Development of Multiplex PCR Assay for Identification of Eight Species from Meats in Korea (국내에서 유통되는 8종의 식육감별을 위한 multiplex PCR법 개발)

  • Heo, Eun-Jeong;Ko, Eun-Kyung;Yoon, Hyang-Jin;Kim, Yeon-Hwa;Kim, Young-Jo;Park, Hyun-Jung;Wee, Sung-Hwan;Moon, Jin-San
    • Journal of Food Hygiene and Safety
    • /
    • v.31 no.1
    • /
    • pp.28-35
    • /
    • 2016
  • Species identification of animal tissues in meat products is an important issue to protect the consumer from illegal and/or undesirable adulteration; for economic, religious and health reasons. In this reason, accurate analytical methods are needed for the labeling of meat products with requiring simple and fast procedure. Recently, applications of PCR in food analysis have been increased because of their simplicity, specificity and sensitivity. Therefore, in this study, a multiplex PCR assay was developed for the simultaneous identification of eight species of cow, pig, chicken, duck, goat, sheep, horse and turkey from raw meats. The primers were designed in different regions of mitochondrial 16S RNA after alignment of the available sequences in the GenBank database.
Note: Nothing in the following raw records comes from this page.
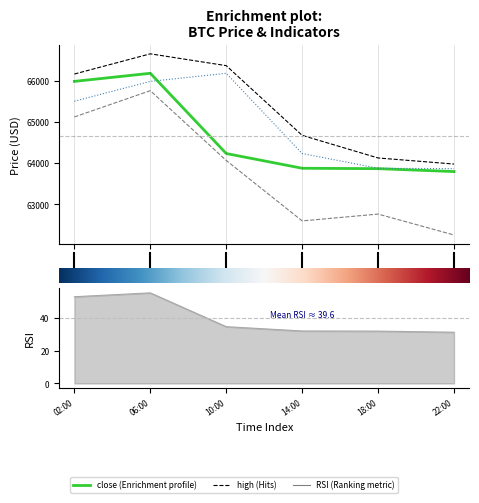

The value of close at 22:00 is 86851.1. True or false?

False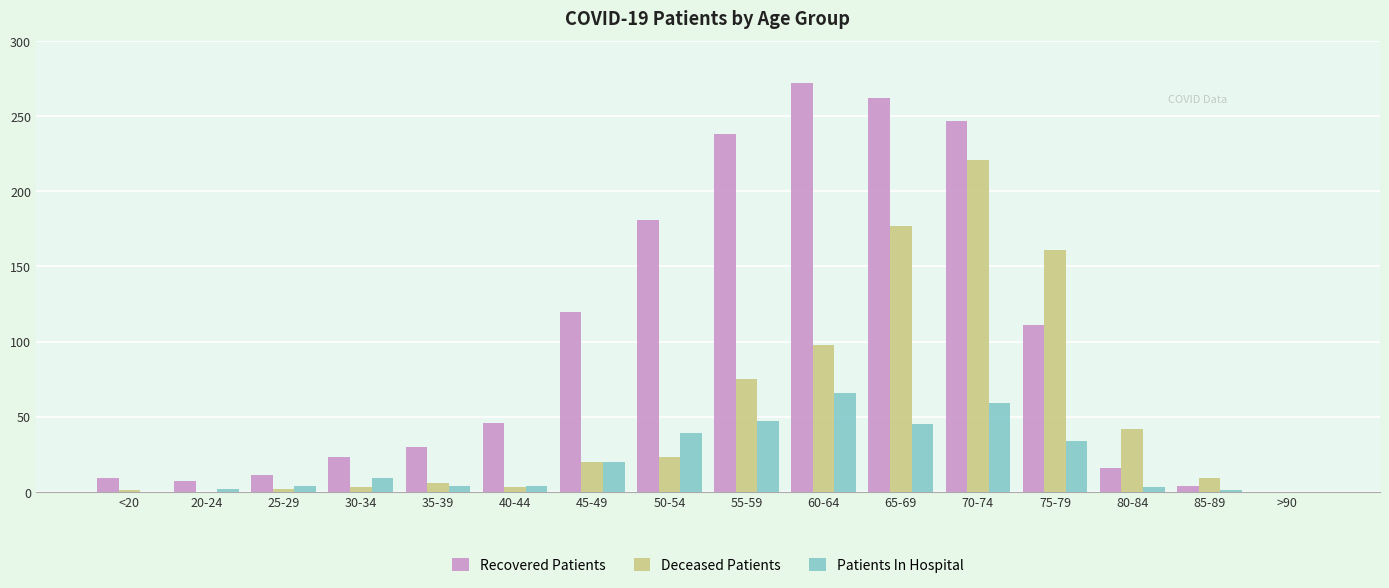

What is the spread (max minus min) of values at 25-29?

9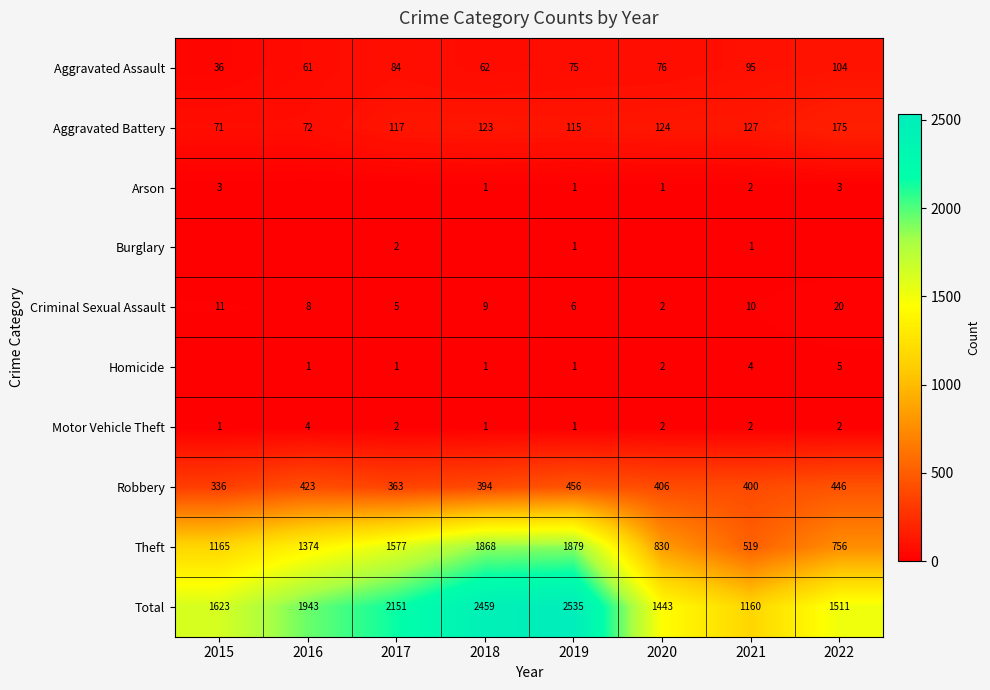

The Criminal Sexual Assault series shows 20 at 2022. True or false?

True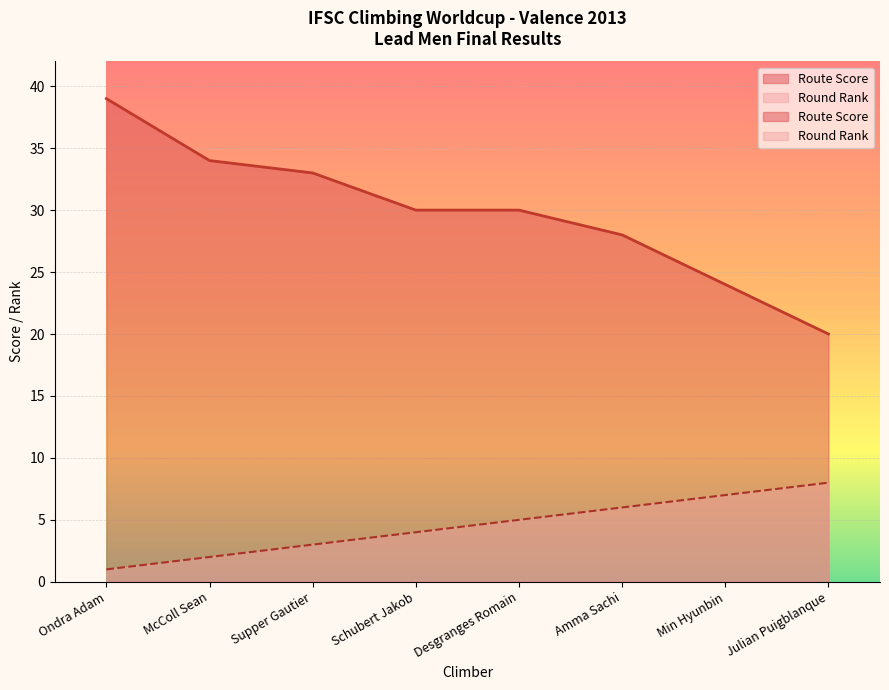

Which series changed the most between McColl Sean and Schubert Jakob?

Route_score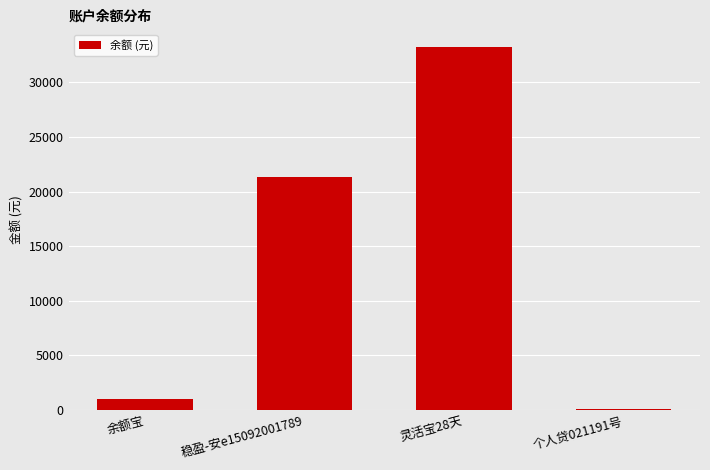

Reading right to left, list all the values displayed in this chart.

个人贷021191号=117.0	灵活宝28天=33191.3	稳盈-安e15092001789=21296.2	余额宝=1007.0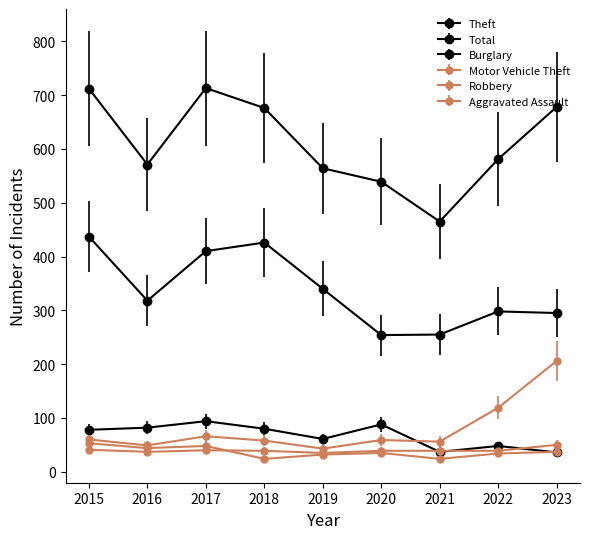

Is it true that Total equals 855 at 2020?

False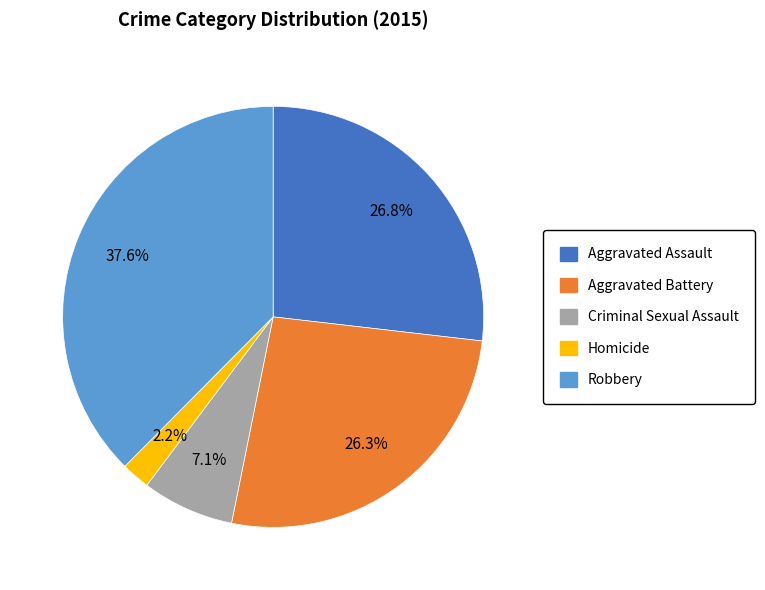

What percentage is the Homicide slice, to the nearest percent?

2%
Two multiplex primer sets were designed as Set 1 (cow, pig, chicken, duck) and Set 2 (goat, sheep, horse, turkey), respectively. Total 274 samples from cow (n = 55), pig (n = 30), chicken (n=30), and duck (n = 30), goat (n = 40), sheep (n = 33), horse (n = 41), and turkey (n = 15) were tested. The primers generated specific fragments of 94, 192, 279, 477 bp (pig, chicken, cow, duck), 670, 271, 152, 469 bp (goat, sheep, horse, turkey) lengths for eight species, respectively. The animal species specificity was 100% in all eight samples in the multiplex PCR assay. The detection limit of the multiplex PCR assay showed from 100 fg to 1 pg of template DNA from extracted from raw meats. When applying multiplex PCR assays to sample from pork/beef and pork/chicken, beef/chicken tested raw mixed meats and heat-treated ($83^{\circ}C$ for 30min, $100^{\circ}C$ for 20min, and $121^{\circ}C$ for 10min) mixtures, detection limit was 0.1% level beef, pork and pork in beef and chicken in pork and 1.0% level pork in chicken. This study suggest that the developed multiplex PCR assay can be used for rapid and simultaneous species identification of cow, pig, chicken, duck, goat, sheep, horse and turkey from meats.